Of course, there are caveats. TacMiner, as described, operates within a particular proof framework and language, using a specific form of tactic representation. Some proof patterns live in conditional or stateful zones of proof scripts that may resist clean abstraction, and the notion of collapsible embeddings may not always be satisfied in every mathematical domain. Yet the core ideas—the TDG abstraction, semantic compression, and graph-guided library synthesis—offer a versatile blueprint for how we might scale formal reasoning together with AI and human insight.

Takeaways: a new craft for formal reasoning

What makes TacMiner compelling is not a single headline result, but a shift in how we think about proofs. By treating tactics as first-class, reusable abstractions discovered from the way proofs actually unfold, the work turns proof engineering into a craft of building and recombining high-level strategies. It reuses ideas from software library learning, top-down synthesis, and graph-based program analysis, but adapts them to the peculiar logic of interactive theorem proving. The payoff is clear in the numbers: a threefold increase in learned tactics, a 26% shrinking of the proof corpus on average, and a dramatic jump in automated proving success when these tactics are supplied to a modern proof assistant.

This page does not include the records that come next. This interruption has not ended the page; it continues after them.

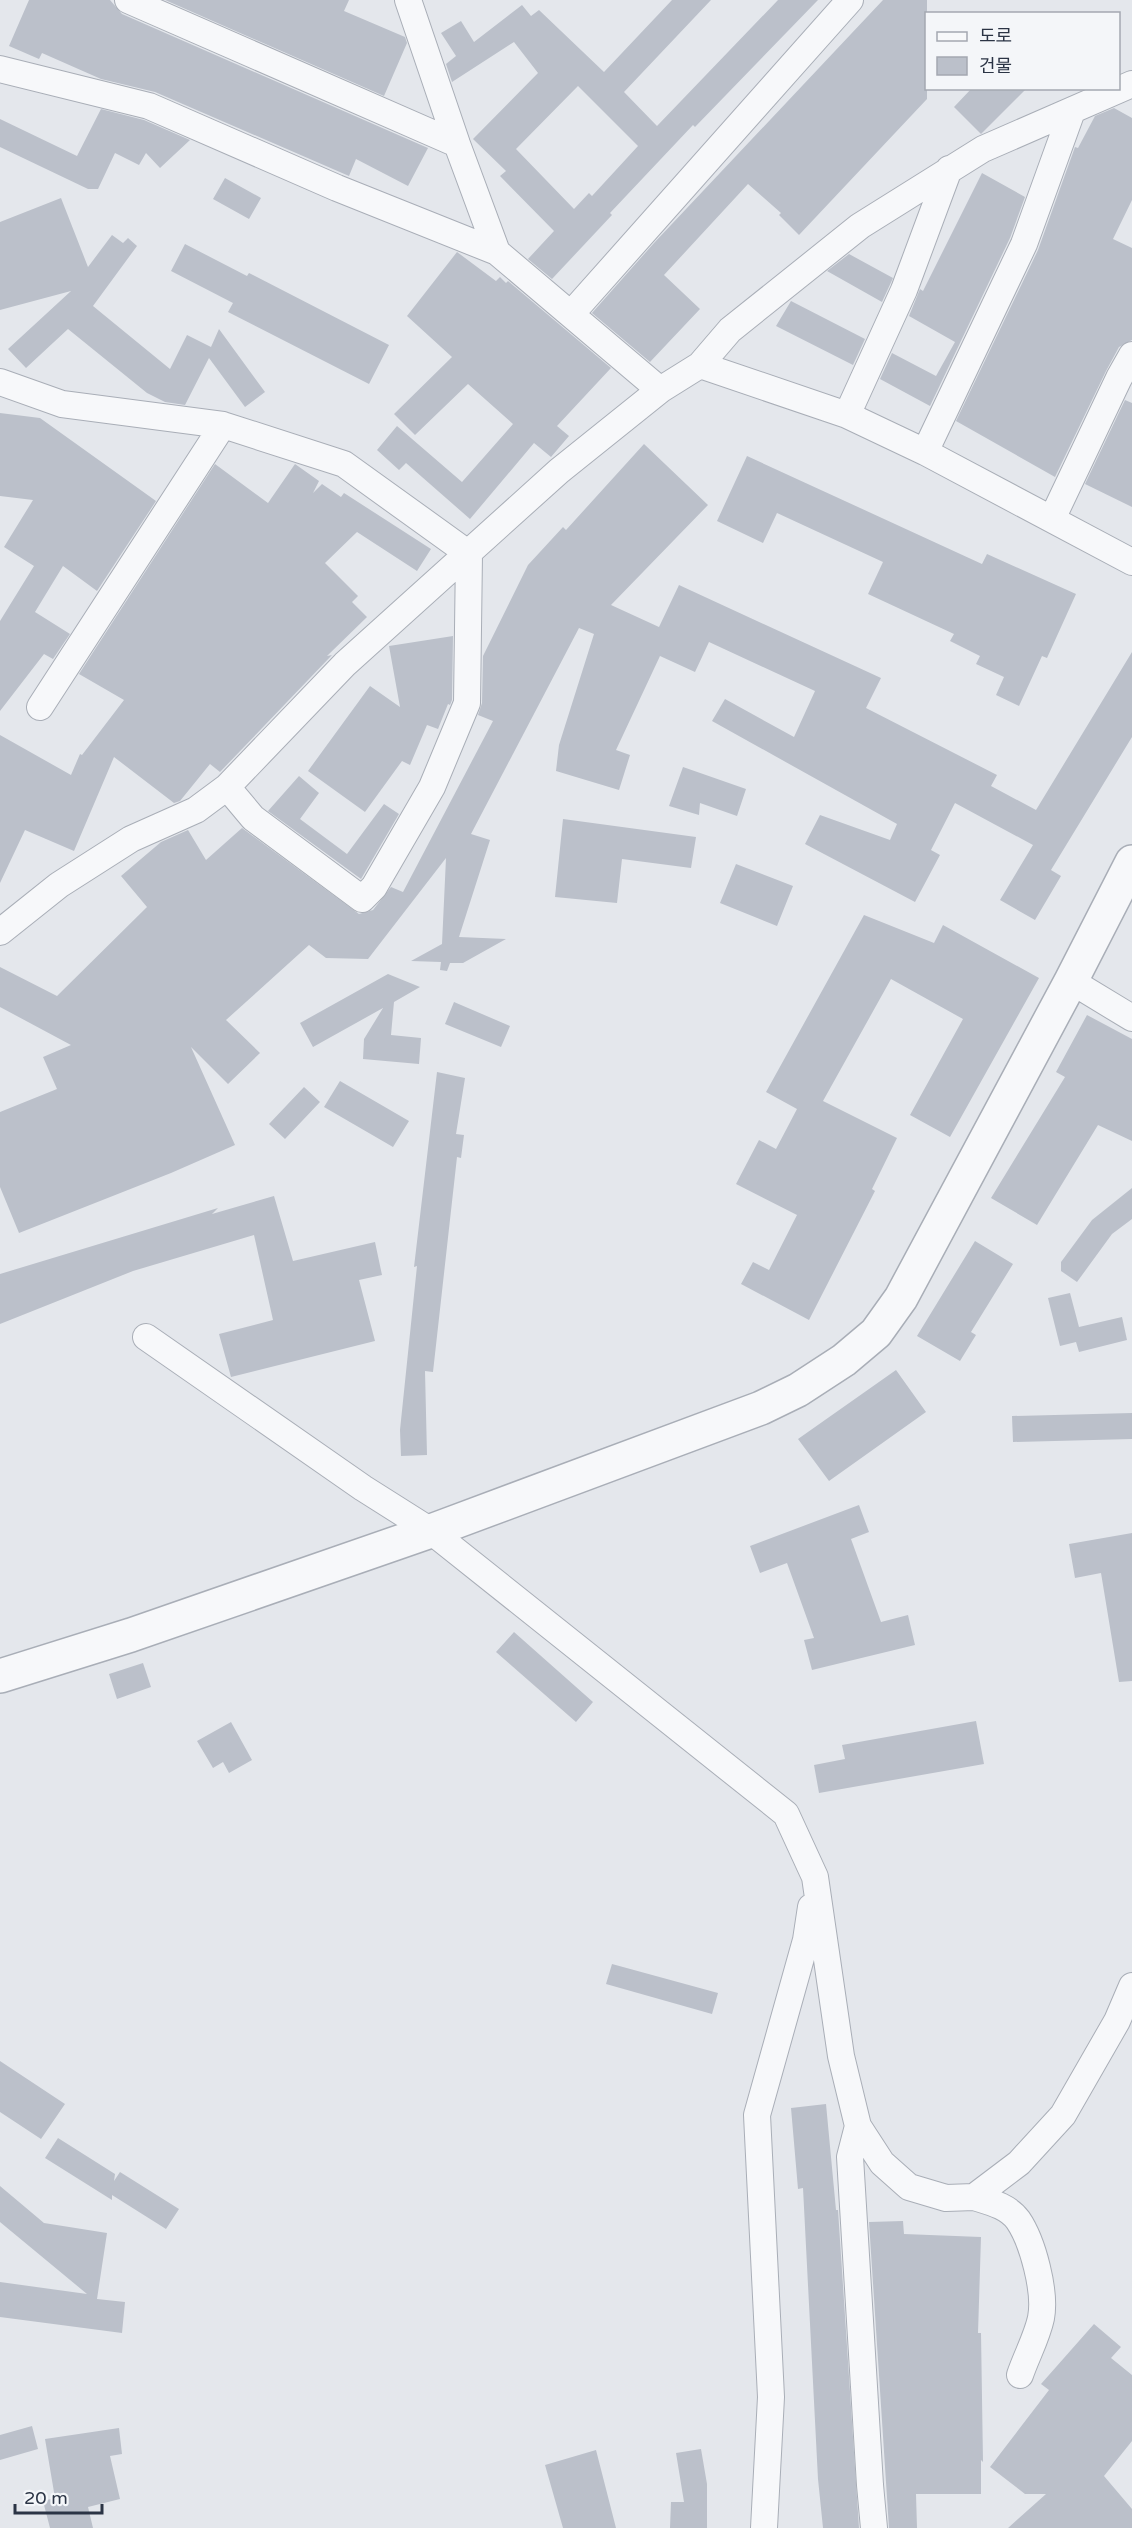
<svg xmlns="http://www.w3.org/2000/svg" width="1132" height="2528" font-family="'Varela Round','Noto Sans KR',sans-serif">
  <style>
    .building { fill: #bbc0ca; fill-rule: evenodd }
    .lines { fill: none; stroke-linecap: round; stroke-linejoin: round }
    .minor-casing { stroke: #a9aeb7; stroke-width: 28 }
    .tertiary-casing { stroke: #a9aeb7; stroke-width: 36 }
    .minor { stroke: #f7f8fa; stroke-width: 26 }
    .tertiary { stroke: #f7f8fa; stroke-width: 33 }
  </style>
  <rect width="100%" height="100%" fill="#e4e7ec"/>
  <!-- building -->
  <path class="building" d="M 29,0 L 110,0 L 122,14 L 428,148 L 408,186 L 356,159 L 349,176 L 155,92 L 101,79 L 42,53 L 39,59 L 9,46 Z
    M 165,0 L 349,0 L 344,11 L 405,37 L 407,43 L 384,96 Z
    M 672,0 L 711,0 L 624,92 L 657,126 L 778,0 L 818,0 L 695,127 L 693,125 L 610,213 L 612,215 L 552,279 L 528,259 L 554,231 L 500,176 L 506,171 L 473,139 L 538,73 L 514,42 L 452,82 L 446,64 L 456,56 L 441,33 L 461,21 L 474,42 L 522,5 L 531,16 L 539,10 L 604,72 ZM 578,86 L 638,146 L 592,196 L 589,193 L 574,209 L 516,149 Z
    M 883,0 L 927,0 L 927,99 L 799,235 L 779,215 L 781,213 L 748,184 L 664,275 L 700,309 L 650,362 L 592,313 L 654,243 Z
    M 972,88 L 1027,88 L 981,134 L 954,107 Z
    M 1114,108 L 1132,118 L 1132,200 L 1113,239 L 1132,248 L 1132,340 L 1119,347 L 1106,371 L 1055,477 L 956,421 L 1038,250 L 1075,147 L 1078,148 L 1095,116 Z
    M 101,109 L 144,120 L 190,140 L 160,168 L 146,153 L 139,165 L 115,153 L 98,189 L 88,189 L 0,147 L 0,119 L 77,156 Z
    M 982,173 L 1025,197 L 1010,238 L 930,406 L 880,379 L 892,353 L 936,376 L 955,342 L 909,316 L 920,289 L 923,291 Z
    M 225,178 L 261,198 L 249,219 L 213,199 Z
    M 61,198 L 88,267 L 112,235 L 123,243 L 128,238 L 137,246 L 93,306 L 170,369 L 187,335 L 211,347 L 219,329 L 265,392 L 245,407 L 209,358 L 185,405 L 165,402 L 147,393 L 68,329 L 26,368 L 8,349 L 71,291 L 0,310 L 0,222 Z
    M 185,244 L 247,276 L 249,273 L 389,345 L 369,384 L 228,312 L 233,303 L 171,271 Z
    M 457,252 L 496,281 L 500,277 L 506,283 L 508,281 L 611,368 L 557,426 L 569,436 L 551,457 L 534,443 L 470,519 L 406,463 L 399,470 L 377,450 L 397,426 L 462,482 L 513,424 L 468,384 L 415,435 L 394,414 L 452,357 L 407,316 Z
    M 849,254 L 893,278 L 882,302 L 827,271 Z
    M 791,301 L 865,339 L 853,365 L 776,326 Z
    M 1125,400 L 1132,403 L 1132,507 L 1085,484 Z
    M 0,413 L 40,418 L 156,501 L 97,591 L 63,566 L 35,612 L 70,634 L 53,659 L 44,654 L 0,711 L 0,621 L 34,566 L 4,547 L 33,500 L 0,496 Z
    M 644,444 L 708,505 L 611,605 L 659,627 L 679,585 L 881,678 L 866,708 L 997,775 L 991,786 L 1036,810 L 1132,652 L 1132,737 L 1051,870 L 1061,876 L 1035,920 L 1000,900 L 1033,845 L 955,803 L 931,850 L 940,855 L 915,902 L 805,844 L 820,815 L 890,840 L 897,824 L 712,721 L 725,699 L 794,737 L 815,691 L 709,642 L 695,672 L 660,656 L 616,750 L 630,755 L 619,790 L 556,771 L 559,745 L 594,634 L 579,628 L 471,834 L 490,840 L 459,937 L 506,939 L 463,963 L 450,963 L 447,971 L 440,970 L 441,962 L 411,961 L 442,944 L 446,858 L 368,959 L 326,958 L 309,945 L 226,1020 L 260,1053 L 228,1084 L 191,1047 L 235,1145 L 171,1173 L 19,1233 L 0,1187 L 0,1112 L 57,1089 L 43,1057 L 71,1045 L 0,1007 L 0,967 L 57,996 L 147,907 L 121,876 L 161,842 L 188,830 L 206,860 L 242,828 L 359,914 L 373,910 L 391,887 L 403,892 L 493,721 L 478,715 L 482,703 L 483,656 L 528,565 L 563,527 L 566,530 Z
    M 747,456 L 982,564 L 987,554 L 1076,594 L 1047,658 L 1042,656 L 1019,706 L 996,695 L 1004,677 L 976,664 L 980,656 L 950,641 L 954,634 L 868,594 L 883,562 L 777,513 L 763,543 L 717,521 Z
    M 215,464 L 268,503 L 295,464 L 319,481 L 313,493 L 322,484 L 341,497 L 344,493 L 431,549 L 417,571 L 357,532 L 325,563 L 358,596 L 352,602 L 367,617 L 327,656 L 332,655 L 220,772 L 210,764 L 180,801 L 174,803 L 114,757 L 74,851 L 25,830 L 0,883 L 0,735 L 71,775 L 80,754 L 82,755 L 124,700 L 79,674 Z
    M 453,636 L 452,700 L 450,705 L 448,704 L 438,729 L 427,725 L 410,765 L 402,761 L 365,812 L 308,771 L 370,686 L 400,707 L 389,646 Z
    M 683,767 L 746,789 L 737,816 L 700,803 L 699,815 L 669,806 Z
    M 299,776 L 319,793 L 300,819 L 347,854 L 384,804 L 399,814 L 361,879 L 268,811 Z
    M 563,819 L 696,837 L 691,868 L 622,859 L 617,903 L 555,897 Z
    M 736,864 L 793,886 L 777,926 L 720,903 Z
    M 864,915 L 934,943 L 943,925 L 1039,978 L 950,1137 L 910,1115 L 963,1019 L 891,979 L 823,1101 L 897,1138 L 872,1189 L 875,1191 L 809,1320 L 741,1284 L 753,1262 L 769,1270 L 797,1215 L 736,1184 L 759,1140 L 776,1149 L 797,1109 L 766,1092 Z
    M 388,974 L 420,987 L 394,1002 L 391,1035 L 421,1038 L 419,1064 L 363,1059 L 364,1039 L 383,1008 L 313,1047 L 300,1023 Z
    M 454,1002 L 510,1026 L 501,1047 L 445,1024 Z
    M 1087,1015 L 1132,1039 L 1132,1141 L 1098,1125 L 1037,1225 L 991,1198 L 1065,1077 L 1056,1072 Z
    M 437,1072 L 465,1078 L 456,1134 L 464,1135 L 461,1158 L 457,1157 L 433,1372 L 425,1371 L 427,1455 L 401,1456 L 400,1430 L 417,1266 L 414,1267 Z
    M 340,1081 L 409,1121 L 393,1147 L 324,1107 Z
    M 304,1087 L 320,1102 L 285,1139 L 269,1124 Z
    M 1132,1188 L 1132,1219 L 1112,1234 L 1077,1282 L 1061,1271 L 1061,1262 L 1092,1220 Z
    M 274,1196 L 293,1261 L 375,1242 L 382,1275 L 359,1280 L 375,1341 L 231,1377 L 219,1334 L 273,1320 L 254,1235 L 133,1271 L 0,1324 L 0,1274 L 218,1208 L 212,1214 Z
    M 975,1241 L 1013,1264 L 971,1332 L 976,1335 L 960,1361 L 917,1336 Z
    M 1070,1293 L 1079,1327 L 1122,1317 L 1127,1340 L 1079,1352 L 1076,1342 L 1060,1346 L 1048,1298 Z
    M 896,1370 L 926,1412 L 829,1481 L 798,1439 Z
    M 1132,1413 L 1132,1439 L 1013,1442 L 1012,1416 Z
    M 859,1505 L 869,1532 L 851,1539 L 881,1622 L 908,1615 L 915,1645 L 812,1670 L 804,1640 L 814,1638 L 787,1563 L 760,1573 L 750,1546 Z
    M 1132,1533 L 1132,1681 L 1119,1682 L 1101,1573 L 1075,1578 L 1069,1544 Z
    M 514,1632 L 593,1702 L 576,1722 L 496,1652 Z
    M 143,1663 L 151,1687 L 117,1699 L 109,1674 Z
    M 976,1721 L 984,1764 L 819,1793 L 814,1765 L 845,1759 L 842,1745 Z
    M 231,1722 L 252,1760 L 229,1773 L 223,1762 L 213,1768 L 197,1741 Z
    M 612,1964 L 718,1993 L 712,2014 L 606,1984 Z
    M 0,2061 L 65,2104 L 41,2139 L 0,2112 Z
    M 826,2104 L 836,2210 L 838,2210 L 859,2528 L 823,2528 L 818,2479 L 803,2188 L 798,2189 L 791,2108 Z
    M 58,2138 L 115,2174 L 114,2181 L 120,2172 L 179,2209 L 166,2229 L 112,2195 L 112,2200 L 45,2158 Z
    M 0,2186 L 44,2223 L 107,2233 L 97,2299 L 125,2302 L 122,2333 L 0,2317 L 0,2282 L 87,2294 L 0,2222 Z
    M 903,2221 L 904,2234 L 981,2237 L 978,2333 L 981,2333 L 983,2462 L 981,2460 L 981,2494 L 916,2494 L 917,2528 L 889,2528 L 869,2222 Z
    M 1094,2324 L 1121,2347 L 1111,2358 L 1132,2375 L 1132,2441 L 1104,2476 L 1132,2509 L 1132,2528 L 1008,2528 L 1046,2494 L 1025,2494 L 990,2467 L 1049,2390 L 1041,2384 Z
    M 32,2426 L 38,2449 L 0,2460 L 0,2435 Z
    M 119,2428 L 122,2454 L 110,2456 L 120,2499 L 88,2507 L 93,2528 L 50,2528 L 43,2501 L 55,2498 L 45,2439 Z
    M 701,2449 L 707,2484 L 707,2528 L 670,2528 L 671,2502 L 684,2502 L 676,2453 Z
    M 596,2450 L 616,2528 L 563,2528 L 545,2465 Z"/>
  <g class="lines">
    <!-- minor casing -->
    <g class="minor-casing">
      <path id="minor" d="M 128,0 L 457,144
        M 408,0 L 457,144 L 497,252 L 660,390
        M 0,69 L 149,106 L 337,188 L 497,252
        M 571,314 L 850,0
        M 700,365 L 847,415 L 925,452 L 1132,562
        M 0,382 L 62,404 L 223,425 L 344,464 L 469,554 L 467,703 L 432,787 L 374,887 L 362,899 L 253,818 L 227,787
        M 847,415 L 904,290 L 949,169
        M 925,452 L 1024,244 L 1072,111
        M 1052,519 L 1119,378 L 1132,355
        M 40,707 L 223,425
        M 0,932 L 59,885 L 131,839 L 196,810 L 227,787 L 345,664 L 559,471 L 660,390 L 700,365 L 730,330 L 860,226 L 983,149 L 1132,84
        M 1071,981 L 1132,1018
        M 146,1337 L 363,1488 L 431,1531 L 786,1814 L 815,1877 L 841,2056 L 858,2126 L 882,2163 L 909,2187 L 946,2198 L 974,2197 L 1019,2163 L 1063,2115 L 1117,2021 L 1132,1986
        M 858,2126 L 850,2157 L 870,2485 L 874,2528
        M 974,2197 C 990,2202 1008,2206 1018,2220 C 1033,2242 1046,2292 1041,2318 C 1037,2337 1026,2357 1020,2375
        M 764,2528 L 771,2397 L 757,2115 L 806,1940 L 811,1907"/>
    </g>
    <!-- tertiary casing -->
    <g class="tertiary-casing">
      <path id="tertiary" d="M 0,1676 L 131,1635 L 431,1531 L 761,1408 L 798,1390 L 844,1360 L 876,1333 L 901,1298 L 1071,981 L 1132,862"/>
    </g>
    <!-- minor -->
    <use href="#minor" class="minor"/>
    <!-- tertiary -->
    <use href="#tertiary" class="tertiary"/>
  </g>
  <!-- legend -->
  <rect x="925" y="12" width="195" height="78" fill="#f4f6f9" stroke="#a4a8b1" stroke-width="1.5"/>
  <rect x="937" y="32" width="30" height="9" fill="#f7f8fa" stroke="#a4a8b1" stroke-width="1.5"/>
  <text x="979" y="42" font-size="18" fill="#2b3445">도로</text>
  <rect x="937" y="57" width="30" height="18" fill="#bbc0ca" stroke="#a4a8b1" stroke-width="1.5"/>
  <text x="979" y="72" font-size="18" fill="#2b3445">건물</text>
  <!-- scale -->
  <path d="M15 2504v9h87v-9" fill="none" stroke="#2b3445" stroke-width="3"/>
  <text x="24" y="2504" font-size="18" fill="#2b3445" stroke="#f4f6f9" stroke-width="4.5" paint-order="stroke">20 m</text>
</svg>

Behind the numbers lies a broader promise: formal verification can become more scalable, resilient, and approachable. If researchers can cultivate a thriving TDG-driven ecosystem—where proof engineers contribute and refine tactic libraries just as software teams share and maintain libraries—we may see a future where formal proofs are not the province of a few specialists but a collaborative enterprise. A future where proofs are written not only to be correct, but to be modular, extensible, and reusable across domains—much like well-structured code.

In the end, TacMiner is not just about making proofs shorter. It’s about making the act of proving more human in its pace, more collaborative in its growth, and more confident in its reach. The TDG framework catches the quiet geometry of reasoning—the way ideas depend on one another and build toward a final result—then teaches machines to recognize and reuse that geometry. If the math of tomorrow looks more like a well-crafted library than a lone, heroic deduction, this work may be the kind of spark that helps light the path.